Die „Vorboten des Krieges“, um es mal unter dem militärischen Aspekt dieser seit über 20 Jahren aktiven Künstlervereinigung zu betrachten, gaben Anlaß zur Hoffnung auf einen baldigen Beginn. Leider blieb es bei der Hoffnung. Weitere zermürbende 15 Minuten strichen ins Land, bis die Panzer der Laibach-Armee vor den Toren der Agra-Halle angelangt waren und ihre Geschütze in Stellung gebracht hatten.

Als es dann einmal so weit war überschlugen sich allerdings die Ereignisse: Vor mittlerweile wieder gut gefüllten Rängen flackerten Videoprojektionen auf der am Bühnenrücken montierten Leinwand auf, das Licht erblaute und begleitet von einem elektronischen Countdown, der entfernt an den Bordcomputer der Orion 7 (Raumpatrouille Orion) erinnerte, traten die Musiker ins Rampenlicht. Gefolgt von einem kurzen Intro ging es sogleich richtig zur Sache: The Final Countdown (ja der von Europe) preschte in einer furiosen Electro-Rock-Version als, als Sänger Milan Fras mit putziger Sturmhaube behelmt die Bühne enterte.

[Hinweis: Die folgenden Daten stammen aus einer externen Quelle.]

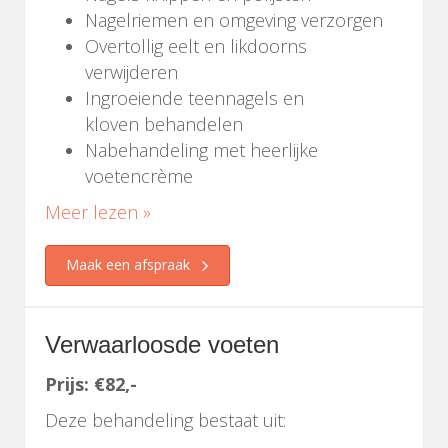
Nagelriemen en omgeving verzorgen
Overtollig eelt en likdoorns
verwijderen
Ingroeiende teennagels en
kloven behandelen
Nabehandeling met heerlijke
voetencrème
Meer lezen »
Maak een afspraak
Verwaarloosde voeten
Prijs: €82,-
Deze behandeling bestaat uit: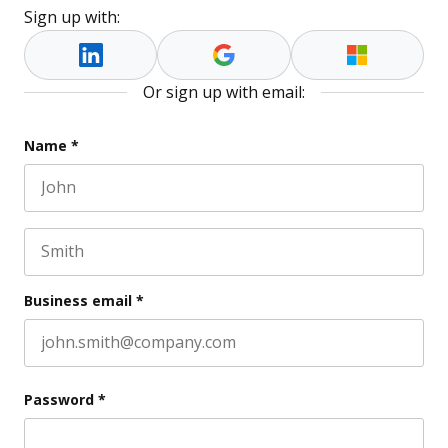
Sign up with:
Or sign up with email:
Phone
Name
*
First name
This field is for validation purposes and should be l
Last name
Business email
*
Password
*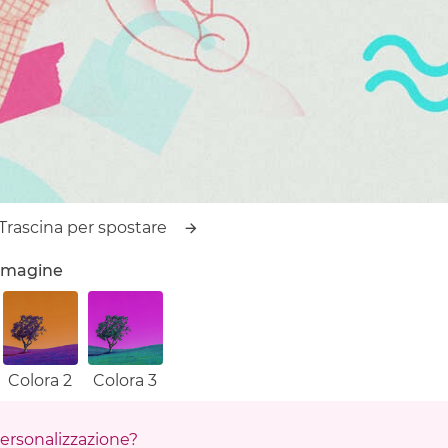
Trascina per spostare
'immagine
Colora 2
Colora 3
 personalizzazione?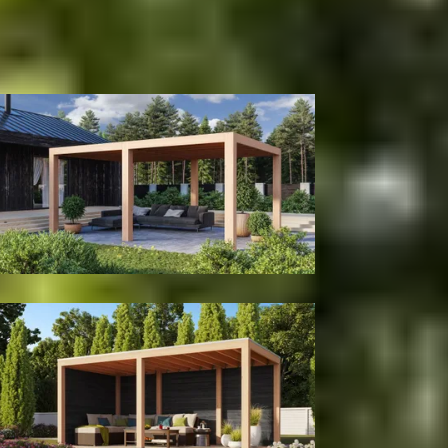
300
cm
400
cm
500
cm
580
cm
680
cm
780
cm
Diepte
300
cm
400
cm
Model configuratie
Zonder wanden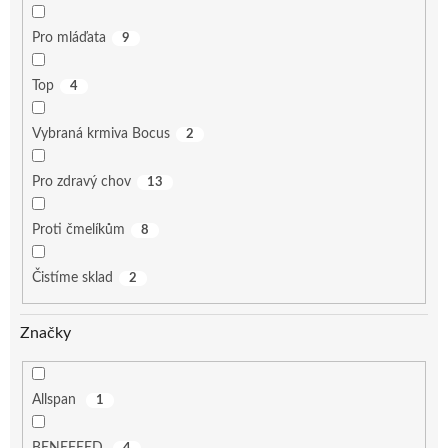
Pro mláďata
9
Top
4
Vybraná krmiva Bocus
2
Pro zdravý chov
13
Proti čmelíkům
8
Čistíme sklad
2
Značky
Allspan
1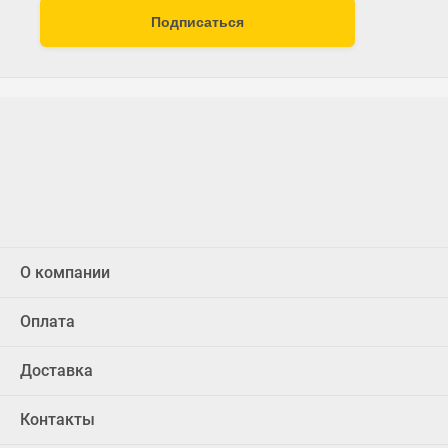
Подписаться
О компании
Оплата
Доставка
Контакты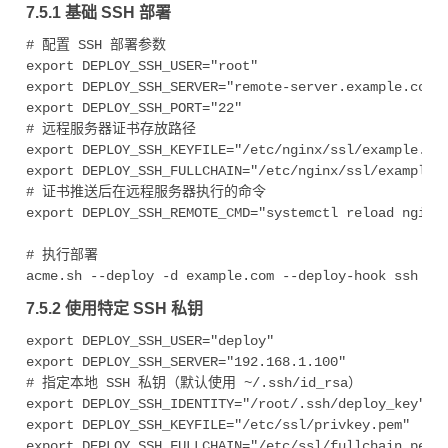
7.5.1 基础 SSH 部署
# 配置 SSH 部署参数

export DEPLOY_SSH_USER="root"

export DEPLOY_SSH_SERVER="remote-server.example.com"

export DEPLOY_SSH_PORT="22"

# 远程服务器证书存放路径

export DEPLOY_SSH_KEYFILE="/etc/nginx/ssl/example.com
export DEPLOY_SSH_FULLCHAIN="/etc/nginx/ssl/example.c
# 证书推送后在远程服务器执行的命令

export DEPLOY_SSH_REMOTE_CMD="systemctl reload nginx"
# 执行部署

7.5.2 使用特定 SSH 私钥
export DEPLOY_SSH_USER="deploy"

export DEPLOY_SSH_SERVER="192.168.1.100"

# 指定本地 SSH 私钥（默认使用 ~/.ssh/id_rsa）

export DEPLOY_SSH_IDENTITY="/root/.ssh/deploy_key"

export DEPLOY_SSH_KEYFILE="/etc/ssl/privkey.pem"

export DEPLOY_SSH_FULLCHAIN="/etc/ssl/fullchain.pem"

Und der Mann, der tiefer singt als sein Schatten wusste, was er seinen Fans schuldig war. Knarzig-düster brachte seine Stimme die Bassboxen ins Schwitzen und drang dabei in Tiefen vor, bei denen selbst Peter Steele und Till Lindemann die Puste ausgehen würde. Gepaart mit filmreifer Präsentation und überragender Lightshow machte der Auftritt von Laibach von Beginn an mächtig Eindruck. Die alten Haudegen hatten ihr Publikum im Griff und schmissen mit „In the Army now“ gleich das nächste Brikett ins Feuer.

“Man muss dass Eisen schmieden solange es heiß ist“, werden sich die Slowenen gedacht haben. Denn nachdem sich die Stimmung bereits überaus gut entwickelte, griffen Milan und Co. zum großen Schmiedehammer: In Reminiszenz an DAF, die gestern an gleicher Stelle mit diesem Song abgeräumt hatten, setzte es nun „Alle gegen Alle“, was das Publikum als Befehl auffasste. Plötzlich wurden vor der Bühne die Ellenbogen ausgefahren und der Pogomob nahm seinen Lauf: „Achterbahn im Kreisverkehr“, „Autoscooter auf Ecstacy“, nennt es wie ihr es wollt, jetzt war richtig was los in Leipzig.

Danach glätteten sich die Wogen jedoch wieder. Ohne um weitere körperliche Schäden fürchten zu müßen nahmen die Dinge ihren Lauf, bis die Laibach mit „Life is Life“ von Opus in den frühen Morgenstunden den Friedensvertrag eines erschöpften Leipziger Publikums zu unterzeichnen bereit waren. Somit endete der zweite WGT-Tag mit dem ansprechenden Konzert einer Band, die bereits zu Lebzeiten dem Kreis der Legenden angehört und sich nichts mehr beweisen muss.

Mir bleibt darüber hinaus nur noch euch eine gute Nacht zu wünschen.